SQL can do near 0ms operations on many more rows of data than we have. It isn’t a problem because we have more data, it will be something with that query. Poor plan choice or Blocking.
Database Expert
Performance Tales: Limit User Input
A developer looked into an issue related to our Searches module which allows the user to query their data and generate tables and charts to create their own reports. The Developer claimed their new changes gave performance “up to 10 times better“
The Database Expert looked at his changes and stated:
“I think that this might not be the right way to approach this issue in isolation. The issue with this procedure is not that it is slow in general, it is that our software allows you to call it in a huge variety of ways, some of which can only produce terrible execution plans as it stands. We should be analysing what kinds of searches that users do, and see if we can restrict some of the sillier searches that they can do. For example, users can right now do an audit search filtered on “anything before today’s date” with no further filters.
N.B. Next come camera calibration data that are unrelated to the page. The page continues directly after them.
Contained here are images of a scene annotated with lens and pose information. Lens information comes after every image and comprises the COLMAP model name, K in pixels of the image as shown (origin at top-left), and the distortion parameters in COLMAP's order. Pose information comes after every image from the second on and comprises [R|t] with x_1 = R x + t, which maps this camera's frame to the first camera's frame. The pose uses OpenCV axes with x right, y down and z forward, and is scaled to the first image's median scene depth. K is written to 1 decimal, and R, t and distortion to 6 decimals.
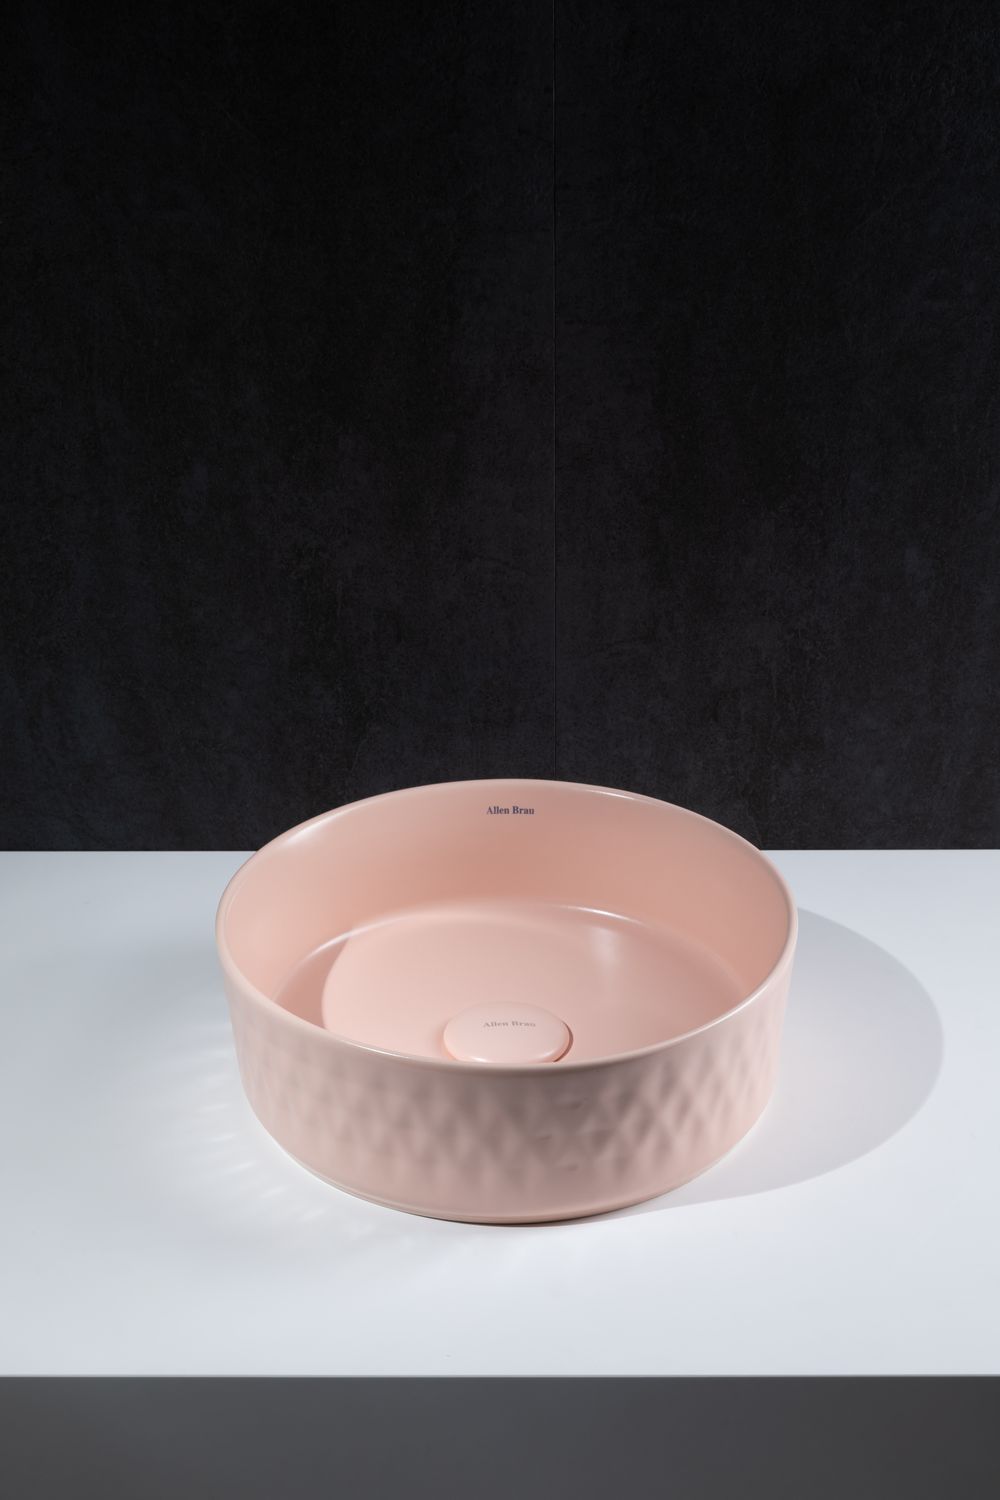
lens RADIAL K [[2838.3, 0, 501.5], [0, 2838.3, 754.3], [0, 0, 1]] dist [-0.010840, 0.000000]
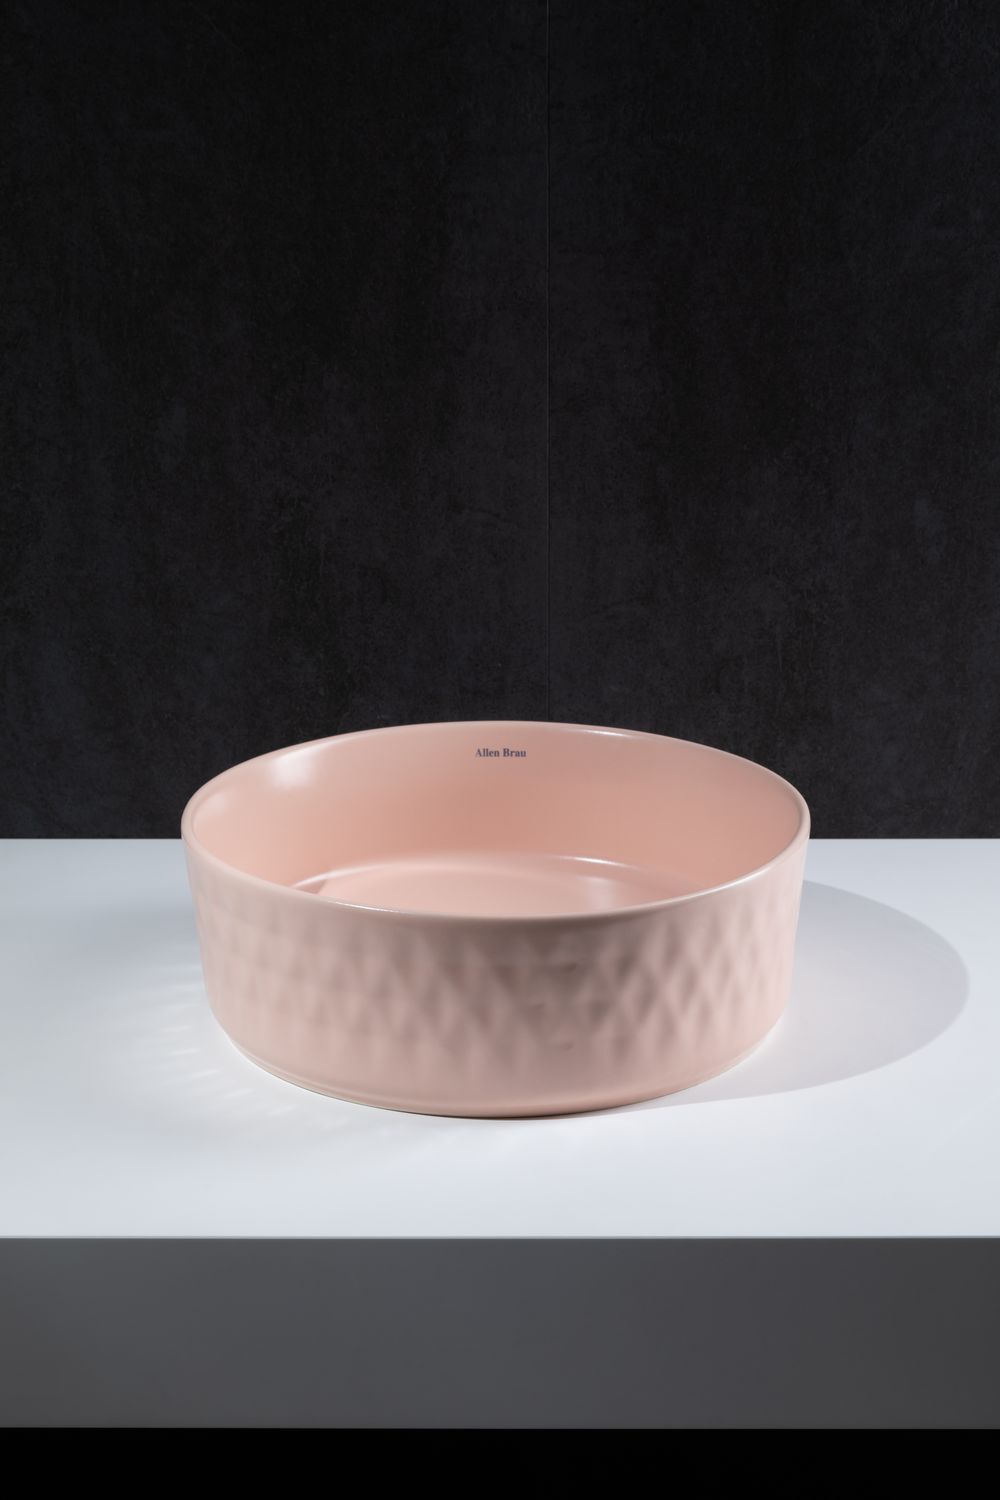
lens RADIAL K [[2838.3, 0, 498.3], [0, 2838.3, 758.5], [0, 0, 1]] dist [-0.010840, 0.000000]
pose [[0.999990, 0.004125, 0.001841, 0.000592], [-0.003774, 0.986861, -0.161530, 0.171268], [-0.002484, 0.161522, 0.986866, 0.072037]]
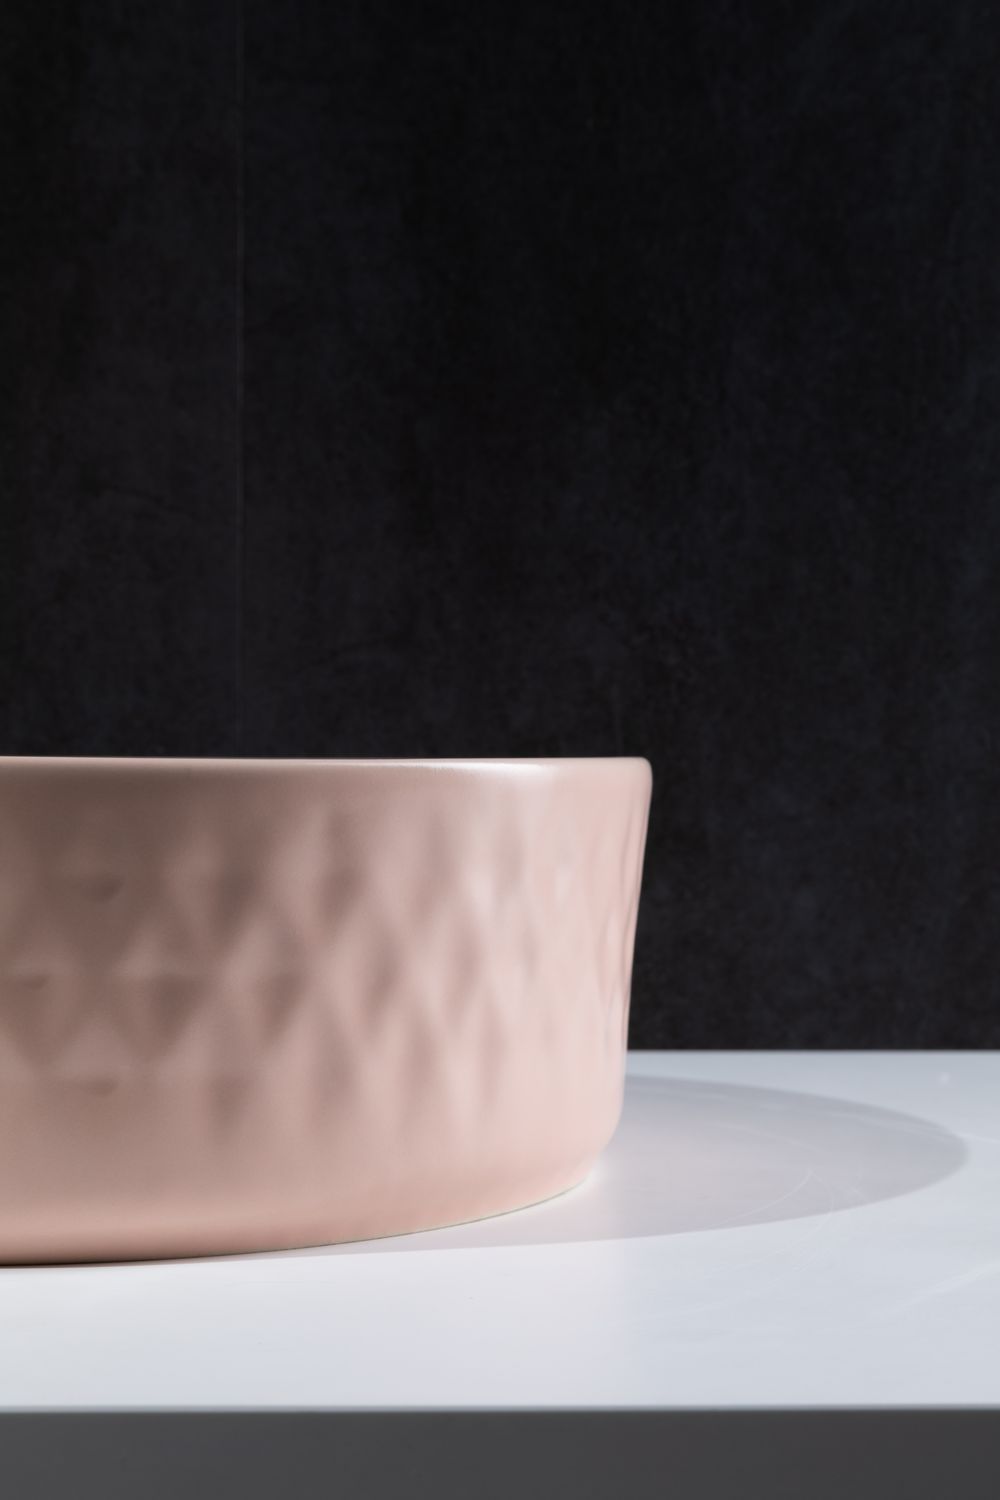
lens RADIAL K [[2645.5, 0, 501.2], [0, 2645.5, 755.3], [0, 0, 1]] dist [0.013244, 0.000000]
pose [[0.999652, 0.010706, 0.024119, 0.061627], [0.001218, 0.894308, -0.447451, 0.232325], [-0.026360, 0.447325, 0.893983, 0.539019]]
For example, see this snippet of a live trace done right now: <shows screenshot>
Clearly, some calls are very well optimised and others are terrible.
We should be looking at restricting what users can do, for example requiring people to search on a more focussed timeframe.
The way I would approach this issue would be to look at trace data and look for two main things:
-The styles of queries that are run most often
-The styles of queries that run the worst
Both need focus. The ones that run most often, even if they are relatively quick, can yield a big improvement simply from scale alone. The ones that run the worst improve the overall user experience as well as the impact on the system.
Of course improving a query might not involve any SQL changes at all, instead they might involve app changes to prevent silly queries from being run.”
Database Expert
Keep lowering the number with each MI
There was a Major Incident regarding a feature. The stored procedure used already had a limit on the amount of data selected in one go. A developer changed the number from 50 to 10. Since it is a very small number, I couldn’t understand why such small numbers made a difference. There was a code comment next to this limit to say it was there to “improve performance”. I looked at the file history to see if I could find any more information about why this line was added in the first place. I saw a very interesting trend, where that line was the only line to be changed in the previous 2 revisions:
original: select top 250
24 Sept 2015: select top 100
2 Oct 2015: select top 50
25 May 2022: select top 10
The developer did explain that the data is passed to another process that takes 90 seconds to process 10 instances. It’s essentially a queue that is polled every 10 minutes and would only have a small number of tasks each time.
The concerning thing is that the number keeps being lowered and the performance is not deemed good enough. Maybe the overall implementation needs revising.